A pair of objects, each more massive than the Sun but only as wide as a city, have once again produced ripples in spacetime that were picked up by sensitive gravitational wave detectors on Earth. But this time, scientists think they may have measured something even weirder the usual.
After booting up a month ago for their third observing run, the Virgo and two LIGO gravitational wave observatories have already measured five potential gravitational wave signals. These include three potential collisions between black holes, a pair of colliding neutron stars, and maybe even a neutron star colliding with a black hole.
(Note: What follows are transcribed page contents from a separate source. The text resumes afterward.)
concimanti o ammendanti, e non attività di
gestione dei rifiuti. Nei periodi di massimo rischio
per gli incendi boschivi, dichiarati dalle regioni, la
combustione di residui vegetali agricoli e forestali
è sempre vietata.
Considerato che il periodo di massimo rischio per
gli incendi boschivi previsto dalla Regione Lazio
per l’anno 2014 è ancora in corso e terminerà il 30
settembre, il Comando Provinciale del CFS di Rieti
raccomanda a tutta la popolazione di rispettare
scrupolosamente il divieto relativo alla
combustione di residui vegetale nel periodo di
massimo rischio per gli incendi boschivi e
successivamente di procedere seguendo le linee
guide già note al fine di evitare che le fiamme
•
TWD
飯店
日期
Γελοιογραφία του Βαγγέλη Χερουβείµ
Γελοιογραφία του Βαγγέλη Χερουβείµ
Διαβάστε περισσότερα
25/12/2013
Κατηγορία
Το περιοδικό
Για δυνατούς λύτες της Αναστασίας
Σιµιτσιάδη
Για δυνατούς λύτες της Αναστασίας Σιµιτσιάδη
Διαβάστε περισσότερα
The LIGO and Virgo science collaborations are releasing their detections publicly in near-real time so that astronomers around the world can immediately follow up with their own observations.
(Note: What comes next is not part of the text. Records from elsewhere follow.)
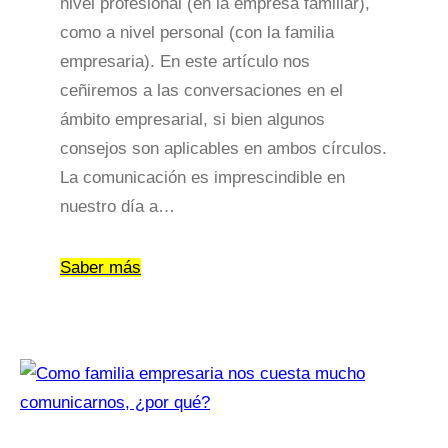
nivel profesional (en la empresa familiar),
como a nivel personal (con la familia
empresaria). En este artículo nos
ceñiremos a las conversaciones en el
ámbito empresarial, si bien algunos
consejos son aplicables en ambos círculos.
La comunicación es imprescindible en
nuestro día a…
Saber más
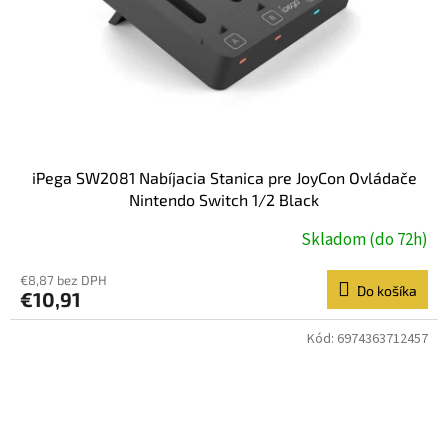
iPega SW2081 Nabíjacia Stanica pre JoyCon Ovládače
Nintendo Switch 1/2 Black
Skladom (do 72h)
€8,87 bez DPH
Do košíka
€10,91
Kód:
6974363712457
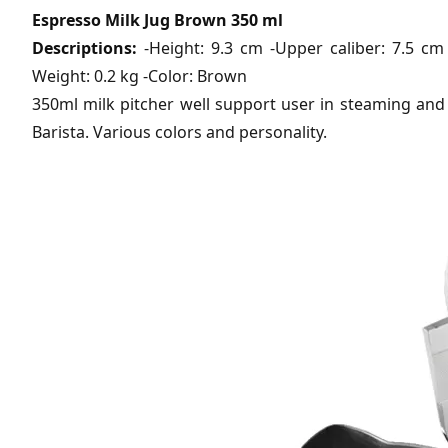
Espresso Milk Jug Brown 350 ml
Descriptions:
-Height: 9.3 cm -Upper caliber: 7.5 cm -
Weight: 0.2 kg -Color: Brown
350ml milk pitcher well support user in steaming and 
Barista. Various colors and personality.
“We expect there will be much more insight into the laws of nature and the universe in this observing run to come and beyond,” Jess McIver, senior postdoctoral scholar in experimental physics at the LIGO Laboratory at Caltech in Pasadena, said in a press conference.
After the Nobel Prize-winning 2015 observation of gravitational waves from colliding black holes, the LIGO and Virgo experiments now routinely measure these gravitational disturbances the way that other telescopes might measure gamma ray bursts. The ripples pass through the LIGO and Virgo observatories, which split laser beams, send them down mile-plus-long pipes, and rejoin the beams on a detector. A gravitational wave would cause one of the lasers’ paths to change, producing subatomic-sized interference patterns after the beams are united.
Black hole collisions have become nearly routine, but neutron star collisions have produced a host of interesting science results, since they also come with a corresponding electromagnetic signal. The resulting explosion, called a “kilonova,” provides the energy required to produce many of the elements heavier than iron, even in our own solar system.
These collisions also provide a way to measure how quickly the universe is expanding by comparing the wavelength of the resulting flash to the distance that the gravitational waves had to travel to arrive at the Earth. LIGO and Virgo Scientists measured evidence of a second neutron star collision on April 25.
But the detectors had never spotted a black hole colliding with a neutron star — until the next day, April 26. This detection could be helpful in multiple ways. It’s a first, so that’s interesting on its own. But it can also help scientists explain where in the universe such pairs form, as well as the orientation of the black hole as it spins compared to its binary partner. It would provide an even better way to measure the universe’s expansion, Salvatore Vitale, assistant professor at the LIGO Lab of MIT, said during the press conference.
There’s currently a discrepancy between the various ways that scientists measure how fast the universe is expanding, so any additional independent measurements help.
LIGO and Virgo announce detections mainly through GCN Circulars, which provide various pieces of evidence to astronomers around the world, including the approximate location of the source that produced the waves, the chance that the detectors spotted a false alarm, and what might have produced the signal.
“The follow-up community is really excited that things are happening again,” Edo Berger, professor of astronomy at Harvard University, told Gizmodo. He explained that one of his students was giving a Ph.D defence when the April 26 signal came in, setting off alerts on both of their phones.
But following up on all these signals has been and will continue to be challenging, Berger said. At present, he felt that there’s some potentially useful gravitational wave data missing from the GCN circulars, especially given how valuable telescope time can be. “The more information we have, the more clarity we’re going to have” about which events to follow up on. He explained that the April 26 event came with a relatively high chance that it was a false alarm.
Still, it’s a thrilling time for astrophysics—neutron star collisions might come in each month, and black hole collisions even more frequently, from much farther out in the universe. More data will tell us more about these powerful events than ever before. For now, the gravitational wave detectors are more sensitive than ever, and will receive further upgrades at the end of this observing run in spring 2020.
A Japanese detector, KAGRA, will join the group then, too. While there are some growing pains and the usual issues that come with any large effort, world-wide collaboration between different kinds of observatories is teaching scientists more about the universe than ever before.